More than 50 have already received prison sentences, and their fellow defendants petitioned the Sagaing Division court on Friday that those jailed should be allowed to attend the court hearing too, said lawyer Zarni Aung.
“The farmers who were charged presented a letter to the court requesting that those already sentenced be included in the hearing,” he said. “The judge ordered that the hearing be postponed until 26 August. In the meantime, the judge must consult the other lawyers to decide whether to permit the jailed farmers to be brought back to court.”
Aung Myint, a community leader who is actively assisting the Kanbalu villagers involved, said, “There must be rule of law in Burma. Currently Burma has no rule of law. The military, police and private companies join hands to suppress opposition from ordinary folk, just as a village headman would. Burma cannot be called a nation – it is a village.”

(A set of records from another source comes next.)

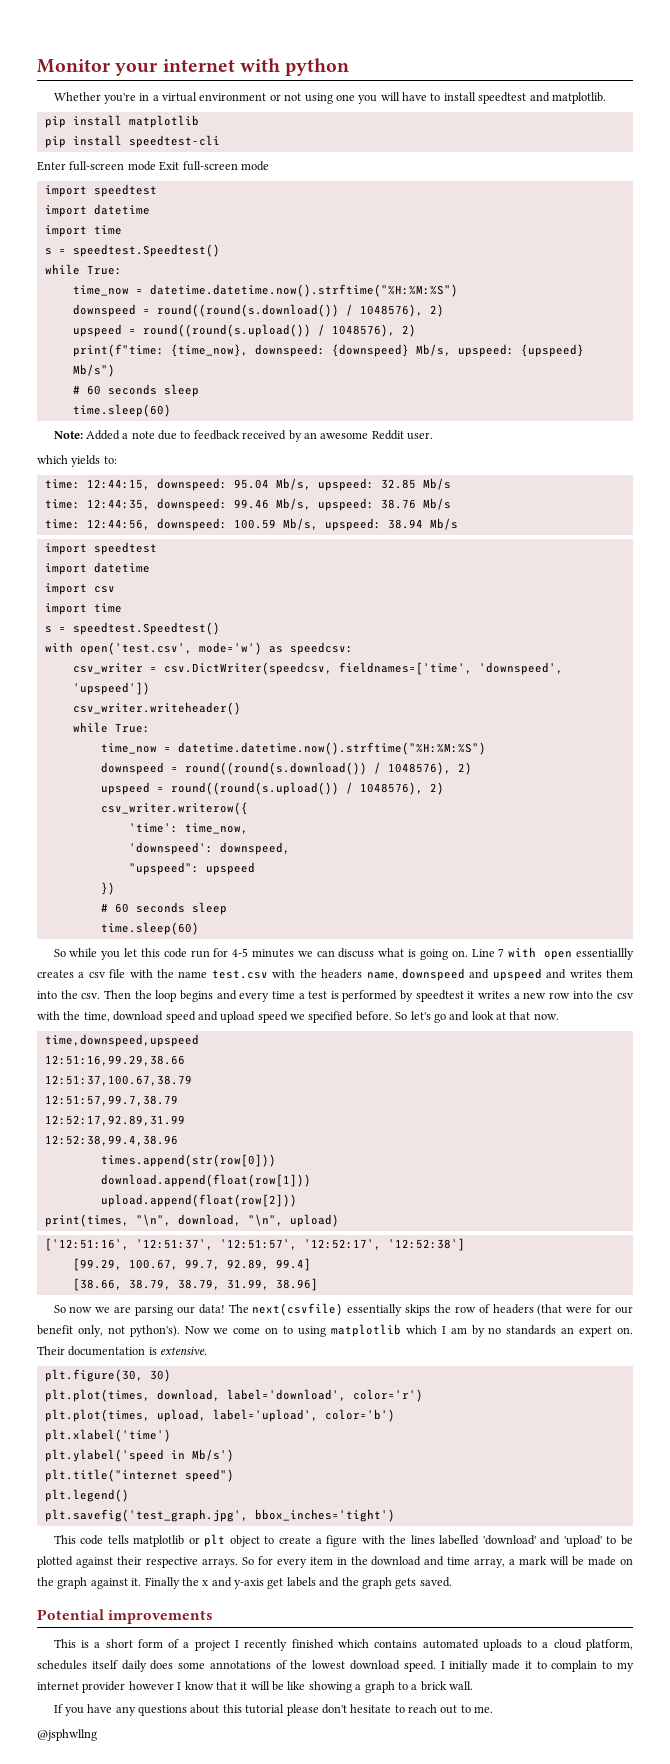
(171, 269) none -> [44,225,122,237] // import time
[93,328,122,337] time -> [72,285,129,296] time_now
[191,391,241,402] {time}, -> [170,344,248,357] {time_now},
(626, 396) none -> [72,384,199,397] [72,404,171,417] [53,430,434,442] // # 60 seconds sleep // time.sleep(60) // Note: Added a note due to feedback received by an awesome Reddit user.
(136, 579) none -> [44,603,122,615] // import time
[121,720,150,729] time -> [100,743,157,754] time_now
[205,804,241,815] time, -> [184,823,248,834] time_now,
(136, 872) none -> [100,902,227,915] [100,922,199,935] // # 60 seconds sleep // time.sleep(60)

On Wednesday, some 1,500 protestors rallied for the release of the 57 farmers jailed in March for their involvement in plough protests, a recently popular form of dissent by farmers wishing to publicise their plight in trying to regain control over land which was seized from them by the military, mostly in the 1990s.
Of those 170-plus farmers charged for the March protest, 57 have already been convicted, of whom at least 20 have been transferred to prisons far from their homes and families.
Villagers said that thousands acres of land were seized in Kanbalu in 1997, and the regime later hired tenant farmers to cultivate sugar cane.